Description:
buf_pool_get_dirty_pages_count() locks both buffer pool and its flush list mutexes. But it only needs the latter. The former was added by [1] to avoid seeing BUF_BLOCK_REMOVE_HASH pages in the flush list in the middle of relocation. But there is nothing wrong in seeing them and in fact they can be considered to be BUF_BLOCK_FILE_PAGE here, i.e. check if dirty and bump count. This would correct I believe and not unlike how buf_flush_validate_low() handles BUF_BLOCK_REMOVE_HASH pages.
I realize that redundant locking for one code path in debug builds is not a very critical bug, but am reporting it since happened to find it.
[1]
5.6$ bzr log -r 3690.34.32
------------------------------------------------------------
revno: 3690.34.32
committer: Sunny Bains <Sunny.Bains@Oracle.Com>
branch nick: trunk
timestamp: Thu 2012-05-31 19:09:30 +1000
message:
Bug#14135054 ASSERT IN BUF_PAGE_IN_FILE(BPAGE) DURING DROP DATABASE
Needs the buffer pool mutex to be held for the duration of the fetch count
of pages matching some space id. When we relocate a page, first we change the
state to remove from hash and then remove the page from the flush list.

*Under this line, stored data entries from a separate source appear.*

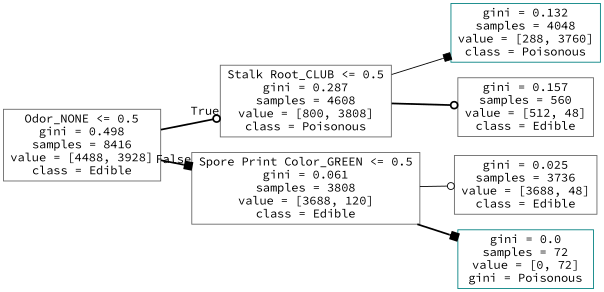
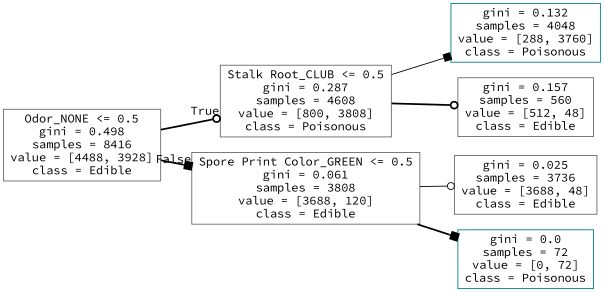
  digraph {
    rankdir=LR
    fontname="Source Code Pro"
    node [shape=box color=gray40 fontname="Source Code Pro"]
    edge [style=bold arrowhead=odot fontname="Source Code Pro"]
    n1 [label="Odor_NONE <= 0.5\ngini = 0.498\nsamples = 8416\nvalue = [4488, 3928]\nclass = Edible"]
    n2 [label="Stalk Root_CLUB <= 0.5\ngini = 0.287\nsamples = 4608\nvalue = [800, 3808]\nclass = Poisonous"]
    n3 [label="Spore Print Color_GREEN <= 0.5\ngini = 0.061\nsamples = 3808\nvalue = [3688, 120]\nclass = Edible"]
    n4 [label="gini = 0.132\nsamples = 4048\nvalue = [288, 3760]\nclass = Poisonous" color=teal]
    n5 [label="gini = 0.157\nsamples = 560\nvalue = [512, 48]\nclass = Edible"]
    n6 [label="gini = 0.025\nsamples = 3736\nvalue = [3688, 48]\nclass = Edible"]
-   n7 [label="gini = 0.0\nsamples = 72\nvalue = [0, 72]\ngini = Poisonous" color=teal]
+   n7 [label="gini = 0.0\nsamples = 72\nvalue = [0, 72]\nclass = Poisonous" color=teal]
    n1 -> n2 [headlabel=True labelangle=45 labeldistance=2.5]
    n1 -> n3 [headlabel=False labelangle=-45 labeldistance=2.5 arrowhead=box]
    n2 -> n4 [style=solid arrowhead=box]
    n2 -> n5
    n3 -> n6 [style=solid]
    n3 -> n7 [arrowhead=box]
  }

We release the page mutex after changing the state, therefore holding it
is not sufficient. We must hold the buffer pool mutex while scanning the
flush list. Note: This is debug code.
Approved by Marko over IM
How to repeat:
Code analysis
Suggested fix:
In buf_pool_get_dirty_pages_count(), remove buf_pool_mutex_enter()/buf_pool_mutex_exit() calls, replace ut_ad(buf_page_in_file(...)) with ut_ad(... || buf_page_get_state(bpage) == BUF_BLOCK_REMOVE_HASH)